As defeats away from the Mercedes-Benz Superdome piled up for the 2013 New Orleans Saints, quarterback Drew Brees reflexively invoked two statistics anytime anyone asked him about whether he was concerned that his team dominated at home but had been mediocre at best on the road.
The Saints have one of the best away winning percentages since he arrived in New Orleans in 2006 (now .571) and the best (.615) since 2009, the year they won Super Bowl XLIV.
But then the Rams (6-8) this past Sunday picked Brees off twice, sacked him four times, recovered a surprise onside kick in the second quarter and blocked a field goal — one of two Saints misses in the game — to hand New Orleans (10-4) a 27-16 loss, its fourth on the road in its past five away games.
In the wake of the defeat, kicker Garret Hartley was waived and replaced with free-agent veteran Shayne Graham. Left tackle Charles Brown was benched, his position given to rookie Terron Armstead.
And Brees could no longer deny that his team, which this season is 7-0 at the Superdome and 3-4 on the road, was performing like one that couldn’t execute when it traveled.
“We’re proving you guys right,” Brees said. “Unfortunately, we don’t feel that way about ourselves.”
When the Saints returned from St. Louis, Brees said: “Obviously, we understand our deficiencies on the road here the last couple of trips. It’s great motivation to really hammer down this week, find ways to improve and get better.”
That’s absolutely necessary if the Saints don’t want their aspirations of securing the NFC’s No. 2 seed and a first-round bye in the postseason take a staggering hit when they visit the Carolina Panthers on Sunday.
Carolina is tied with the Saints for first place in the NFC South, is 6-1 at home and hasn’t lost there since a 12-7 season-opening setback to the Seattle Seahawks (12-2). Carolina will be trying to avenge a 31-13 loss at the Superdome on Dec. 8 and seize control of the division.
The Panthers will count on a defense that’s allowing the second-fewest yards and points per game (296.3 and 14.9, respectively). It’s also ranked second against the run, permitting just 84.9 yards on the ground per game and it has the second-most sacks in the league (45).
On offense, the Panthers can wear down the Saints’ defense with a rushing attack that’s averaging 129.4 yards per game. A Rams ground game averaging more than 14 yards fewer than that tore off 144 yards against New Orleans.

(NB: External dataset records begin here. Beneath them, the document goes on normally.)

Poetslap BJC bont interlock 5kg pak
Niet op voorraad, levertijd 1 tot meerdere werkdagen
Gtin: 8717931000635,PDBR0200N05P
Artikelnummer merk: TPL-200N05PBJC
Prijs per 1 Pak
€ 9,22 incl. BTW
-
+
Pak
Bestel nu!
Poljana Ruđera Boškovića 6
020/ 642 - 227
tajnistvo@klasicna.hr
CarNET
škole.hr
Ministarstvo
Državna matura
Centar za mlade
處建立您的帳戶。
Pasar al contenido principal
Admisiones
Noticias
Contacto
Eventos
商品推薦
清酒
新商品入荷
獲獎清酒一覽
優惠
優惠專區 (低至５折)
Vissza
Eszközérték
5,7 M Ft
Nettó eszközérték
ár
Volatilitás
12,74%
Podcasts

The Superdome version of the 2013 Saints matches up well with Carolina. The Saints who have gone 1-4 on the road since winning at Tampa Bay and Chicago early in the season won’t.

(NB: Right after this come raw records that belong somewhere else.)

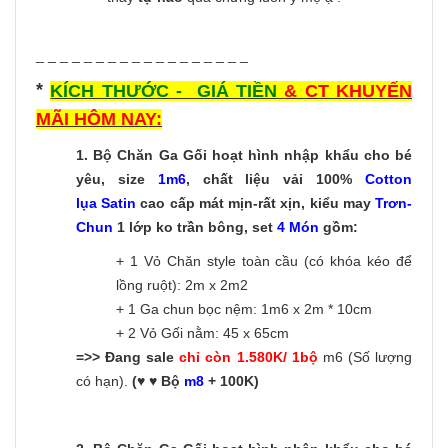
_ _ _ _ _ _ _ _ _ _ _ _ _ _ _ _ _ _
*
KÍCH THƯỚC - GIÁ TIỀN
& CT KHUYẾN
MÃI HÔM NAY:
1.
Bộ Chăn Ga Gối hoạt hình nhập khẩu cho bé
yêu, size
1m6
, chất liệu vải 100%
Cotton
lụa Satin
cao cấp mát mịn-rất xịn, kiểu may
Trơn-
C
hun
1 lớp ko trần bông, set
4 Món
gồm:
+ 1 Vỏ Chăn style toàn cầu (có khóa kéo để
lồng ruột): 2m x 2m2
+ 1 Ga chun bọc nệm: 1m6 x 2m * 10cm
+ 2 Vỏ Gối nằm: 45 x 65cm
=>> Đang sale
chỉ còn 1.580K/ 1bộ
m6 (Số lượng
có hạn).
(♥ ♥ Bộ
m8
+ 100K)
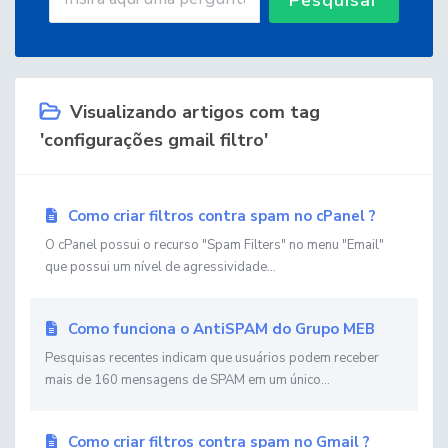
Visualizando artigos com tag
'configurações gmail filtro'
Como criar filtros contra spam no cPanel ?
O cPanel possui o recurso "Spam Filters" no menu "Email"
que possui um nível de agressividade...
Como funciona o AntiSPAM do Grupo MEB
Pesquisas recentes indicam que usuários podem receber
mais de 160 mensagens de SPAM em um único...
Como criar filtros contra spam no Gmail ?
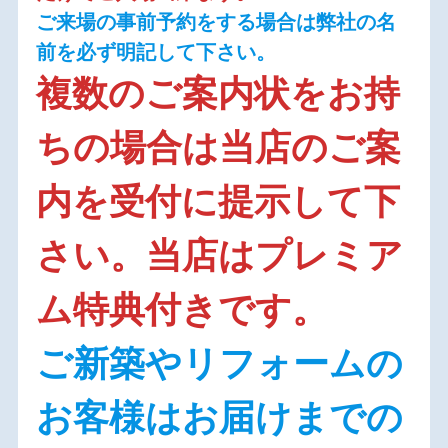
ご来場の事前予約をする場合は弊社の名
前を必ず明記して下さい。
複数のご案内状をお持
ちの場合は当店のご案
内を受付に提示して下
さい。当店はプレミア
ム特典付きです。
ご新築やリフォームの
お客様はお届けまでの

At the Superdome, Brees is completing 71.9 percent of his passes. He’s thrown for 350.6 yards per game, 23 touchdowns and three interceptions, posting a passer rating of 120.1.
To compare, the 112.9 rating owned by the Denver Broncos’ Peyton Manning through 14 games is tops in the NFL.
The ground attack and defense thrive equally in the Dome, where the Saints are plus-5 in turnover differential. The Saints get 104.3 rushing yards per game at home, and they score 32.8 points per game there.
The defense has compiled 26 sacks and 12 takeaways, holding opponents to 156.7 passing yards, 96.4 rushing yards, 267.4 total yards and 15.4 points per game.
But on the road, the Saints are minus-5 in turnover differential. Brees has completed 64.5 percent of his passes; has thrown for 292.3 yards per game, 11 TDs and seven picks; and has posted a passer rating that’s 32.2 points lower than the one he’s got at home.
Each away game, the Saints have been getting 30.2 fewer ground yards and 14.4 fewer points. Their defense on the road has gotten nine fewer sacks, seven fewer takeaways and given up 90.7 more total yards per game.
“Obviously, we’re currently 3-4 on the road this season. That’s something that is below average,” coach Sean Payton said this week. “I think it’s important that we have a good plan going in and are able to handle the challenges of noise, weather — whatever it is, we’re going to be tested with it.”
Saints linebacker Curtis Lofton said his team has emphasized having “energy from ... play one” on the road. In its past two away games, New Orleans has helplessly watched Seattle and St. Louis race to 17-0 leads.
“You can’t play catch-up football, and I feel like that is what we have been doing on the road,” said Lofton. “We have to come out and start fast — not only start fast, but we have to finish strong. We have to do that against Carolina.”